My friend in Nebraska will laugh at my shivering in the 25 degree cold of Sough Georgia but it just doesn’t get cold enough often enough for me to get used to it, and frankly, I have no intentions of trying. I went out in it this morning to work on building the shed, but it was just too damn cold. Instead, I built a fire, and even that was a struggle. Most of the stuff I could use in a fire is wet. The first ten matches went out because my hands were shaking. I finally got a small pile of leaves going, thanks to the Loki Mutt, who had chewed a plastic container of lighter fluid up on the spot.
There’s a couple of rotted logs that can be burned, lots of Spanish moss blown down by the rain, and leaves, too. There are smaller limbs to be burned, and if my arm can take it, an old tree down on the old fenceline. The small fire turns into a less than small fire and it struggles for life in the cold. This isn’t a good morning to build a fire, but I have to get into the cold to get away from being so cold inside the house, if that makes sense. Back in 2004, or maybe it was 2005, the old shed I had was invaded by flood waters, and the… okay, I’m at a loss as to what to call this thing. I guess I should explain what it was intended for, and who made it.
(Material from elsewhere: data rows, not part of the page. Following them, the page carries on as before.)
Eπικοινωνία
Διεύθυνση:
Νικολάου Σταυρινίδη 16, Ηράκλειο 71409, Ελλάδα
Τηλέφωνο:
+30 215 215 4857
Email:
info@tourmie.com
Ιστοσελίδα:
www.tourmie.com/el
During the seventies everyone, and by everyone I mean everyone I knew, had a turntable. We all had the same music, more or less, and that was what defined us as a group. The turntable was usually connected to two or four speakers, maybe an equalizer, and the whole set of electronic stuff was put on some sort of bookshelf arrangement along with some shelves for the album collection everyone had during that time. A friend of mine had what was likely the greatest collection of what is now know as Classic Rock, and to his, and everyone else’s surprise, his father built a wooden box with shelves in it for his son’s stereo. That’s what we called it back then, “a stereo” or a “ hi-fi”. It was a well built box with shelves, but it was poorly designed. The box was far too deep, and most of the shelf space was wasted because no one was going to push anything that far back on a shelf. It was always one of my favorite pieces of furniture, though, and when my friend offered it to give it to me back in 1997, I took it.
It was a dreadfully heavy thing, and I soon discovered the deep shelving was a problem. Abbi Gale the Cat from Hell loved it, but a hundred pound cat container isn’t very practical. I put it in the shed when I moved to Hickory Head, and the flood waters got to it. When the tree fell on the shed the massive piece of furniture got wet, and I didn’t realize it until it was too late. The back of it rotted, and the bottom began to crumble. This morning I threw it on the slow fire, and as the flames finally began to feed, I realized the nature of the beast.
I always thought this ting was solid wood, Oak, or maybe even Cherry, but it wasn’t. As the flames eat the lacquered surface and dug deep into the bones, I saw some of the spacers and shelving were particle board. The top was made of this same cheap material, and I had never realized it. I would have questioned the workmanship of just about anyone else on earth, but this was made by someone’s father, back during the time no one ever questioned anyone’s parents. The Fallacy of Adult Infallibility still lives within me, and it was surprising to have it brought out by fire. As the flames began erasing part of my past in ill smelling smoke and false heat, I wondered how long I had gone not seeing this for what it truly was.
But this was all part of that time period. In South Georgia, every person over the age of twenty-one was according the titular position of adult regardless of their flaws. By the mere virtue of living two decades plus a year, all children were to assume to you knew what the hell you were doing and saying. Even as teenagers we just assumed the things out parents did were right, or at least well intentioned. Poor designed and substandard materials were not so much as suspected.
We did our share of doubting the wisdom of our parents. We thought them obtuse Luddites who knew nothingt of fun, or sex, or music, and we invented it all from the ground up. We rolled our eyes at their preaching of the future, and assumed they were always old, always set in their ways, and they had never lived as we would one day, when the future was delivered to us, by sheer will alone. Over thirty years ago I marveled at a piece of furniture that now lies in ash, as if it had never existed at all. Most of my past is like that, and there is very little to show of it but moments of warmth, brief and fleeting, and then the remains to be sifted through, to keep some hidden peril from being trodden upon. The music has long since stopped playing, at least as it once did, and all we ever thought would come to past has not. The old ones are now dead, or dying, and we are left with the world to deal with in our own time, and those who come up behind us, won’t even have the fallacies we had, to guide them on their way.